A belt and pulley transmission using the kinematics of Planetary/Strain-Wave drives has the advantage of being able to use cheap belts with 3D printed pulleys and to eliminate backlash.

Layout

The design i settled on is the following:

The kinematics are equivalent to acbar/strain-wave/cycloidal gears, but with a pulley in the place of the ring gear. More information on the (kinematic) relationship between these transmission types can be found in my post on high ratio gearing.

The achievable ratio is

\[i_{\mathrm{s}1} = \left(\frac{z_1}{\Delta z}\right)^2,\]

where $z_1$ now stands for the number of teeth on the $p_1$ and $2$ pulleys. Pulley $p_2$ has $\Delta z$ less teeth, while pulley $1$ has $\Delta z$ additional ones.

The high transmission ratio is achieved by two effects that are illustrated below:

  • pulleys of almost the same size results in an extremely small belt angle. This converts small radial forces to very high tangential (belt) forces
  • in the stepped planet design, the applied moment is balanced by the difference between the two almost equal belt forces in radial direction. The amplification into belt forces is therefore even higher.
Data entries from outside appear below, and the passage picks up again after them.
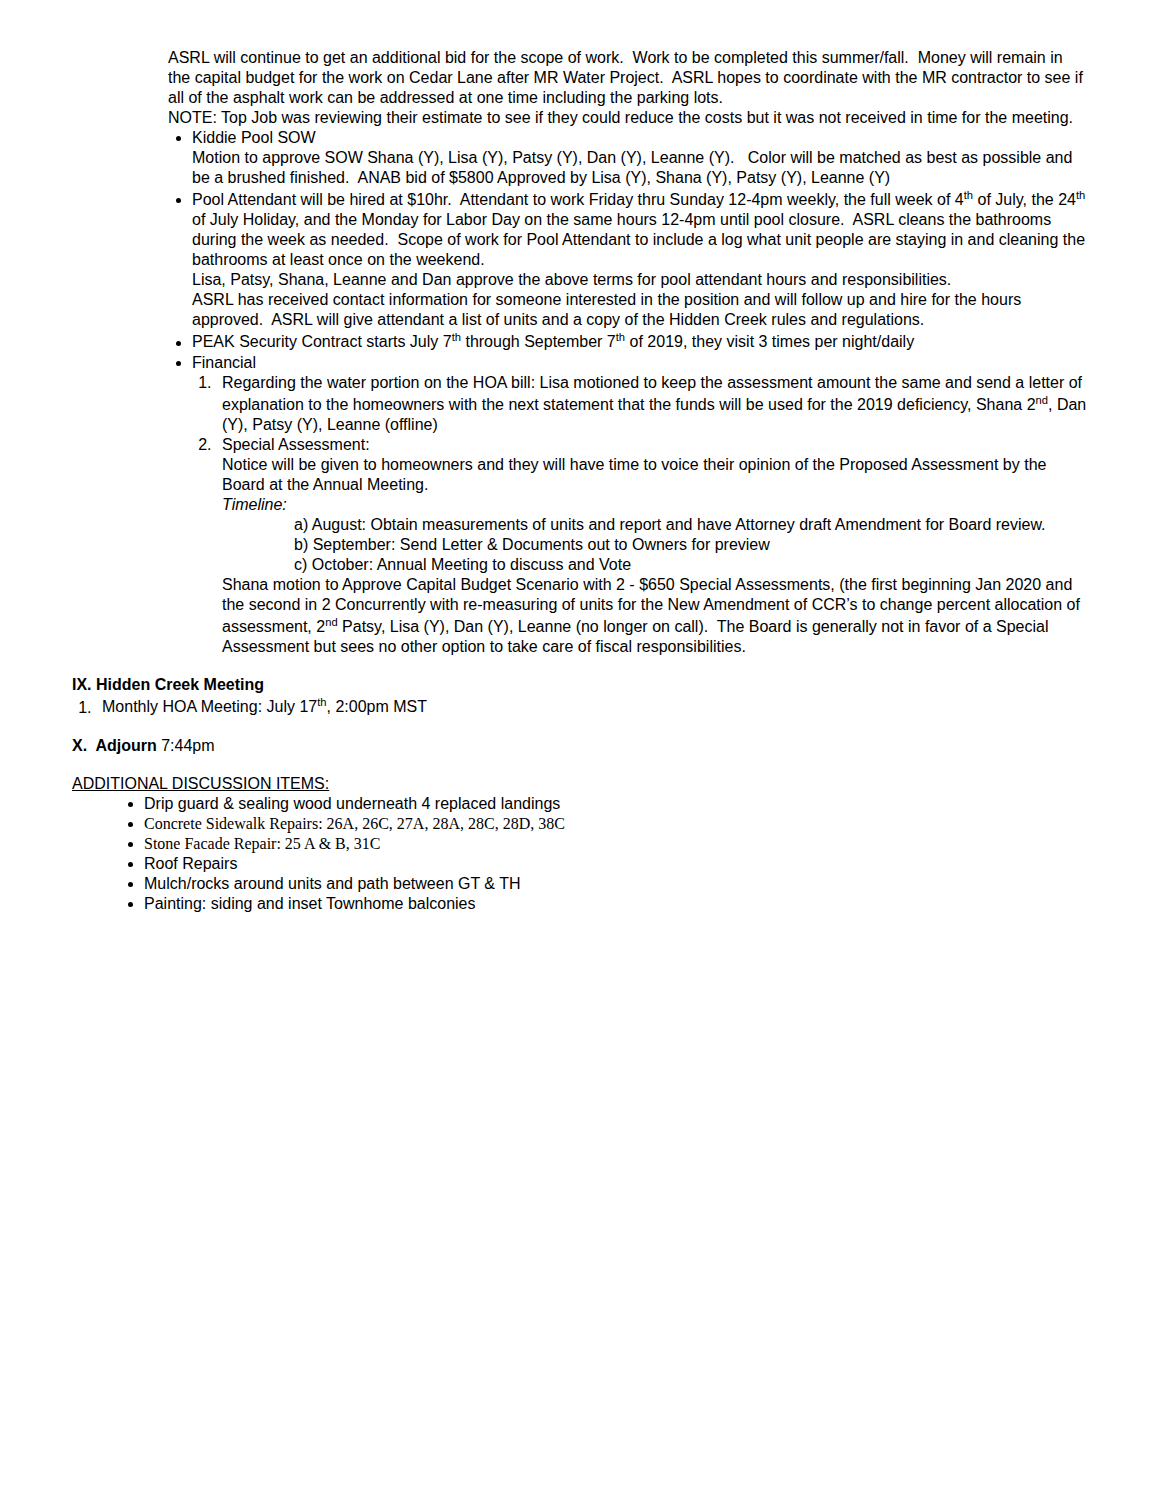ASRL will continue to get an additional bid for the scope of work. Work to be completed this summer/fall. Money will remain in the capital budget for the work on Cedar Lane after MR Water Project. ASRL hopes to coordinate with the MR contractor to see if all of the asphalt work can be addressed at one time including the parking lots.
NOTE: Top Job was reviewing their estimate to see if they could reduce the costs but it was not received in time for the meeting.
Kiddie Pool SOW
Motion to approve SOW Shana (Y), Lisa (Y), Patsy (Y), Dan (Y), Leanne (Y). Color will be matched as best as possible and be a brushed finished. ANAB bid of $5800 Approved by Lisa (Y), Shana (Y), Patsy (Y), Leanne (Y)
Pool Attendant will be hired at $10hr. Attendant to work Friday thru Sunday 12-4pm weekly, the full week of 4th of July, the 24th of July Holiday, and the Monday for Labor Day on the same hours 12-4pm until pool closure. ASRL cleans the bathrooms during the week as needed. Scope of work for Pool Attendant to include a log what unit people are staying in and cleaning the bathrooms at least once on the weekend.
Lisa, Patsy, Shana, Leanne and Dan approve the above terms for pool attendant hours and responsibilities.
ASRL has received contact information for someone interested in the position and will follow up and hire for the hours approved. ASRL will give attendant a list of units and a copy of the Hidden Creek rules and regulations.
PEAK Security Contract starts July 7th through September 7th of 2019, they visit 3 times per night/daily
Financial
Regarding the water portion on the HOA bill: Lisa motioned to keep the assessment amount the same and send a letter of explanation to the homeowners with the next statement that the funds will be used for the 2019 deficiency, Shana 2nd, Dan (Y), Patsy (Y), Leanne (offline)
Special Assessment:
Notice will be given to homeowners and they will have time to voice their opinion of the Proposed Assessment by the Board at the Annual Meeting.
Timeline:
a) August: Obtain measurements of units and report and have Attorney draft Amendment for Board review.
b) September: Send Letter & Documents out to Owners for preview
c) October: Annual Meeting to discuss and Vote
Shana motion to Approve Capital Budget Scenario with 2 - $650 Special Assessments, (the first beginning Jan 2020 and the second in 2 Concurrently with re-measuring of units for the New Amendment of CCR’s to change percent allocation of assessment, 2nd Patsy, Lisa (Y), Dan (Y), Leanne (no longer on call). The Board is generally not in favor of a Special Assessment but sees no other option to take care of fiscal responsibilities.
IX. Hidden Creek Meeting
Monthly HOA Meeting: July 17th, 2:00pm MST
X. Adjourn 7:44pm
ADDITIONAL DISCUSSION ITEMS:
Drip guard & sealing wood underneath 4 replaced landings
Concrete Sidewalk Repairs: 26A, 26C, 27A, 28A, 28C, 28D, 38C
Stone Facade Repair: 25 A & B, 31C
Roof Repairs
Mulch/rocks around units and path between GT & TH
Painting: siding and inset Townhome balconies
This is exactly the same principle as in the differential pulley (wiki).

    Size

    The minimum size of this arrangement, assuming minimal belt length with pulleys in contact with each other and without housing is approximately

\[d_\text{min} \approx p/\pi \cdot (3 z_1 + \Delta z).\]

We can compare this to some classical (stationary) belt transmissions:

  • the 3D printed OnStep design featured above :
    • 5 stages with 60/12 pulley ratios
    • $i = 125$
    • $d_\text{min} = \pu{46 mm}$ ($d_\text{actual} = \pu{70 mm}$)
  • a smaller two-stage design with the same ratio
    • 2 stages with 80/12 pulley
    • $i = 125$
    • $d_\text{min} = \pu{58 mm}$
  • epicyclic design with approximately the same ratio:
    • single stage with 22 $\pm$ 2 tooth pulleys
    • $i = 121$
    • $d_\text{min} = \pu{43 mm}$
  • epicyclic design that i actually built:
    • single stage with 26 $\pm$ 2 pulleys
    • $i = 169$
    • $d_\text{min} = \pu{51 mm}$ ($d_\text{actual} = \pu{65 mm}$) Compared to the stationary designs, the transmission ratio can be achieved at either a lower number of stages (therefore smaller axial size) or compared to the two stage pulley gearbox with a smaller gearbox diameter. For even higher ratios the classical variants have of course the advantage that their radial size does not have to grow at all because they can be staged axially. On the other hand, the epicyclic variant can be staged (axially) just as well.

The (still untested) .stl files are available on thingiverse


  1. With the difference that using an untwisted belt, the rotational direction of the two shafts is not flipped ↩︎

  2. The worm gear excluded, there are no helical belts as far as i know ↩︎

This post is licensed under CC BY 4.0 by the author.